▶ SUPPLIED PASSAGE
● ● ●

Fatten your wallet using proven 3-point strategy

By John F. Wasik
Bloomberg News Service

CHICAGO — It's time to think about the rest of your life again — well, at least the next year — and what you can do to avoid the mayhem that plagued your portfolio last year.

Although your year-end statement will be in your mailbox soon — and maybe you still haven't opened your statements from last year, either — there's much you can do to improve your situation.

First, forget about market forecasts for the coming year. This year's "to do" list is pretty simple: Save more, diversify and keep expenses down.

This tripod strategy works in ways that Wall Street and Washington are loath to admit.

In a low-return environment, saving and expense reduction will work much better than chasing turn-around stocks or betting on bonds.

This financial tune-up plan works every year, although far too many people pay attention to the blabbing on some financial TV networks than this proven wealth creation strategy.

What diversification means in practice:

• Your core holding should be a Wilshire 5000 mutual fund or similar exchange-traded fund. This stock-index fund represents more than 6,000 listed U.S. Stocks.

• To secure your wealth — crucial for those within 10 years of retirement — buy U.S. Treasury Inflation-Protected Securities or TIPS. They are sold though brokers or directly by the Treasury at www.treasurydirect.gov. These guaranteed securities lock in principal and track inflation.

● ● ●

▶ YOUR INSTRUCTIONS
Pick up the article on the three-point money strategy after its final sentence and keep writing it. The items after this article are separate material and unrelated to it.

▶ RECORDS SHOWN
● ● ●

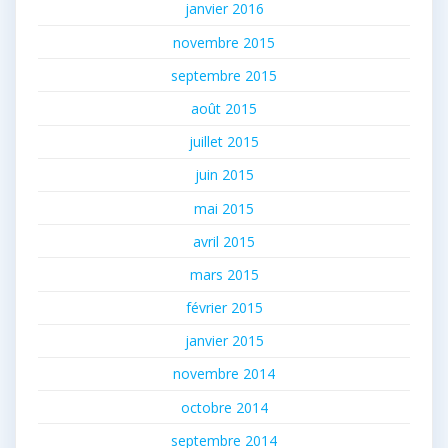
janvier 2016
novembre 2015
septembre 2015
août 2015
juillet 2015
juin 2015
mai 2015
avril 2015
mars 2015
février 2015
janvier 2015
novembre 2014
octobre 2014
septembre 2014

● ● ●

▶ ANSWER TO THE EXERCISE
• For your liquid, rainy day money, combine a money-market fund with insured certificates of deposit. Check www.imoneynet.com and www.banxquote.com for the highest rates.

Keep expenses down. The lower your investment expenses, the more money you keep. That applies to everything from your 401(k) to your Roth IRA.

Here's a rule of thumb: The least-expensive stock-index or exchange-traded fund expenses range from 0.09 percent to 0.25 percent per year to manage your money.

So if you are paying 1 percent or more a year, you're grossly overpaying your investment managers, and your returns will suffer accordingly.

Ask your company retirement plan administrator what your plan is paying in expenses. Remember, the employer isn't paying for them. You are.

It's a new year. Why not resolve to take an active role in to improve your retirement plan? Don't want to go it alone? Form a 401(k) club together within your department to talk about savings, expenses, returns and diversification over lunch today. It will make for a profitable conversation.